Count the lines in the records below that contain the word "Wieliszew", and give that figure alone.

*** Opening Listed records ***

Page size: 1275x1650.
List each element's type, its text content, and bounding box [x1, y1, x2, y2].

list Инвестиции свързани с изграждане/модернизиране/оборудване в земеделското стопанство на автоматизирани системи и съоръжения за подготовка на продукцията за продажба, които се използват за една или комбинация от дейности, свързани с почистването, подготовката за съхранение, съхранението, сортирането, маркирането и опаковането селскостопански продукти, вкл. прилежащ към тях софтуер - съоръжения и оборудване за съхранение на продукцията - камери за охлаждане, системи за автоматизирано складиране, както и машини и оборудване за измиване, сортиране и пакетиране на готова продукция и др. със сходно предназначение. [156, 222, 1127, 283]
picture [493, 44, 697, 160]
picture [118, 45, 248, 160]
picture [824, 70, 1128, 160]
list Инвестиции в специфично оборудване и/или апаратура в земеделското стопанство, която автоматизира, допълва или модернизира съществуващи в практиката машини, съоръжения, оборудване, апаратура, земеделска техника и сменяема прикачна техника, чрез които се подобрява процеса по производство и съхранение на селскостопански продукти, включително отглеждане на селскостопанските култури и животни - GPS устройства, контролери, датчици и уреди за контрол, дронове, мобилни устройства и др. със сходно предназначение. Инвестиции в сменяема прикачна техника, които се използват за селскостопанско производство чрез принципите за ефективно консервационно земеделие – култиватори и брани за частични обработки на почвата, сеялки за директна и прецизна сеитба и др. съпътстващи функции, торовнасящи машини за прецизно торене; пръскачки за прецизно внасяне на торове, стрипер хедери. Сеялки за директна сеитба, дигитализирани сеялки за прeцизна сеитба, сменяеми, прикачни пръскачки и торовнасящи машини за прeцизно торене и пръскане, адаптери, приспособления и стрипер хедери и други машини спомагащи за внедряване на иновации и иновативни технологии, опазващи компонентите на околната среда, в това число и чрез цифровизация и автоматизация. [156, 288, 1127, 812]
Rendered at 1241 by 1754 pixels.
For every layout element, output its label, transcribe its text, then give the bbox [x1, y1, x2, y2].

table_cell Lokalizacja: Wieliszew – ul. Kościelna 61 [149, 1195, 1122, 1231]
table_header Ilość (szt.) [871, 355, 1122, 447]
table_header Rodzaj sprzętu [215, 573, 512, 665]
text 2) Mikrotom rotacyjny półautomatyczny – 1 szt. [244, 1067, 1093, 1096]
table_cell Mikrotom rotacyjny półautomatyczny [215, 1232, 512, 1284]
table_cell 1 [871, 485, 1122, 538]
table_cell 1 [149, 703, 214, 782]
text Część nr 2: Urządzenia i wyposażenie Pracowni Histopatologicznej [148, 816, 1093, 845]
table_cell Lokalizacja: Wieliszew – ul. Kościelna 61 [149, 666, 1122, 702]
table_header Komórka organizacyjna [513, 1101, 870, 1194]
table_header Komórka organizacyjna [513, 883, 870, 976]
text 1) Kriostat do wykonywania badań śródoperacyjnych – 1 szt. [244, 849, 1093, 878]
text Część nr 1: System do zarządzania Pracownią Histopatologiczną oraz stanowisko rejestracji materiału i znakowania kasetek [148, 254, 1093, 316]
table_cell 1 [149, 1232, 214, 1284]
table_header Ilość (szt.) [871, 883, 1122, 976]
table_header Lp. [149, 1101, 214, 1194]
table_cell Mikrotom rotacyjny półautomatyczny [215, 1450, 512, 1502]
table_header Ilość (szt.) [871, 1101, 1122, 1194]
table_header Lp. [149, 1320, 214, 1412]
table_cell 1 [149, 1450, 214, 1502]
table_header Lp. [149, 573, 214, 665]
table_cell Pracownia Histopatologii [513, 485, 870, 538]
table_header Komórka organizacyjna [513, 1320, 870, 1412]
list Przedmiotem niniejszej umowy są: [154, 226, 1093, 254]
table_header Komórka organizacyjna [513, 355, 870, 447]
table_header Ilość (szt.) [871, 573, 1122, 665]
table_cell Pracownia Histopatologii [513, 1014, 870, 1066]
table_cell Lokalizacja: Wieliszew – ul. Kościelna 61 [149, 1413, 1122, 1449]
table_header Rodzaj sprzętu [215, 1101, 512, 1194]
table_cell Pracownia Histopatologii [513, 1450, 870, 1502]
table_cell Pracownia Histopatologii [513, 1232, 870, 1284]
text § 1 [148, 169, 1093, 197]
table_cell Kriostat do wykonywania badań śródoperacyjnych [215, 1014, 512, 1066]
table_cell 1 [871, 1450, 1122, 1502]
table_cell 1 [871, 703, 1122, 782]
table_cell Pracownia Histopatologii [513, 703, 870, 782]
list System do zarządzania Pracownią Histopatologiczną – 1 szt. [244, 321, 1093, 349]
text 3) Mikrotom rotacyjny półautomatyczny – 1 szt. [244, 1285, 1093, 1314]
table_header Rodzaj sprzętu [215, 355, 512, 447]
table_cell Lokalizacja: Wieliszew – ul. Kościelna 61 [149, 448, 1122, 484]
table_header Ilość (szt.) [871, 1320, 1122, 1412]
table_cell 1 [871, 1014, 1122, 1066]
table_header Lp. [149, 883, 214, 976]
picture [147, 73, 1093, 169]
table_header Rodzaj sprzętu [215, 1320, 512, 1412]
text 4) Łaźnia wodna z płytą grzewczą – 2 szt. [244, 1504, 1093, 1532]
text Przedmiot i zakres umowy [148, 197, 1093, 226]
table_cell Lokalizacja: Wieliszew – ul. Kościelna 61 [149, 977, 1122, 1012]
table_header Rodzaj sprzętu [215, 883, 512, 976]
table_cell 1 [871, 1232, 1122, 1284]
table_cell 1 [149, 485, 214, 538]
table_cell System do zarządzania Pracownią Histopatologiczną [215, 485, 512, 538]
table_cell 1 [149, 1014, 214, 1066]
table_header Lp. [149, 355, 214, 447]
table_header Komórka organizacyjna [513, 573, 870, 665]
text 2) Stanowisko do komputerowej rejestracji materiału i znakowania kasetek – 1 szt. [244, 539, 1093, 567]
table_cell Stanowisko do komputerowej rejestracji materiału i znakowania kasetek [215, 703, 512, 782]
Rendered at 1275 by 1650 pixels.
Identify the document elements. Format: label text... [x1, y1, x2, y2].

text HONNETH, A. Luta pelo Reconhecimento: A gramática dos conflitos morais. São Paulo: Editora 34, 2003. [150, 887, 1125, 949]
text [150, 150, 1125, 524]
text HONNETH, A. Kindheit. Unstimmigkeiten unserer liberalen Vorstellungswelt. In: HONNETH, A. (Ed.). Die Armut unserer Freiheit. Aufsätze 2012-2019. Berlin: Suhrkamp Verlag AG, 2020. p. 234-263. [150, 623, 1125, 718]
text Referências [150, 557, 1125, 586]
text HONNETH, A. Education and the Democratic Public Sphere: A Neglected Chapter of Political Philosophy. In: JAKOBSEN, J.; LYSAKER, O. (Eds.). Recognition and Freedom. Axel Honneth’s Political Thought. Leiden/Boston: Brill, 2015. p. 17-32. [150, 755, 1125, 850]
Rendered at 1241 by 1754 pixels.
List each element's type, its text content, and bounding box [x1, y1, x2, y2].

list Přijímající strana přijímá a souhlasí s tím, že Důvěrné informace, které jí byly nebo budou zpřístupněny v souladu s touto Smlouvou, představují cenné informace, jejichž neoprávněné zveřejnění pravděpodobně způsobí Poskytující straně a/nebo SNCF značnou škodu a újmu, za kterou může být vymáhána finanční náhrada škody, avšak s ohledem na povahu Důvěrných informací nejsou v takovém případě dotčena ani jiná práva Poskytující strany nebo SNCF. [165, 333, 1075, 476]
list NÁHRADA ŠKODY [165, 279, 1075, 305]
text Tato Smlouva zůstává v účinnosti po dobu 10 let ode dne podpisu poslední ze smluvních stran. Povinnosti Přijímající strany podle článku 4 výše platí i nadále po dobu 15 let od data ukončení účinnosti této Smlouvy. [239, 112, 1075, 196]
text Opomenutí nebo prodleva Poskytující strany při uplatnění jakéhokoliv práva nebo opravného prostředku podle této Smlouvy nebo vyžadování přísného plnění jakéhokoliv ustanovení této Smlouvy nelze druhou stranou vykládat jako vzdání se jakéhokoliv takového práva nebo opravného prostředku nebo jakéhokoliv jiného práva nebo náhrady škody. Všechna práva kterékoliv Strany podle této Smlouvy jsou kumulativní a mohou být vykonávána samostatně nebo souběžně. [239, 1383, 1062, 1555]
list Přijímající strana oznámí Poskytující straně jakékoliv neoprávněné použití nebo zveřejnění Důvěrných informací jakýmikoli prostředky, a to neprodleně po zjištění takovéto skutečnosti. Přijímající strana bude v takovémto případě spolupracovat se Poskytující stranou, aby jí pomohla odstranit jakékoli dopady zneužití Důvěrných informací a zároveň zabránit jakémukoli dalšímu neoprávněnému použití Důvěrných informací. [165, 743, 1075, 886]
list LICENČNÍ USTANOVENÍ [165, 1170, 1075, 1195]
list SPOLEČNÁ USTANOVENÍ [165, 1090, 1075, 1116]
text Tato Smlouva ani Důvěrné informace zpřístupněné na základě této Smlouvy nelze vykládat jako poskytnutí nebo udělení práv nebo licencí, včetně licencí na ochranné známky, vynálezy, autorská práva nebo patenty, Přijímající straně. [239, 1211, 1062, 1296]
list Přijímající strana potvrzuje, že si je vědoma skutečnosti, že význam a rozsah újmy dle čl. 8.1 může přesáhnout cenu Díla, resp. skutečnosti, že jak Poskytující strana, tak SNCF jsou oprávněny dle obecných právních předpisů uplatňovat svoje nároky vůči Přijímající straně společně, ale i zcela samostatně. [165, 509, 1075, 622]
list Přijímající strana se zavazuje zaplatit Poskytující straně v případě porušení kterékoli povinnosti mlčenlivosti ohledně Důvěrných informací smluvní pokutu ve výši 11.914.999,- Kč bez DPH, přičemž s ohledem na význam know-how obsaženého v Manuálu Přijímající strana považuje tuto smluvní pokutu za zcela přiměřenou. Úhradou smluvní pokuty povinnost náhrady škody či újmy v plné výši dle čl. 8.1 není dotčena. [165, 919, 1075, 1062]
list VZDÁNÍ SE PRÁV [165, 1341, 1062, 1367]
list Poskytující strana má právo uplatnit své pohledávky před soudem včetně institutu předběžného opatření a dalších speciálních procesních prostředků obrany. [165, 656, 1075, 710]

*** Closing Listed records ***

> Solution to the problem: 5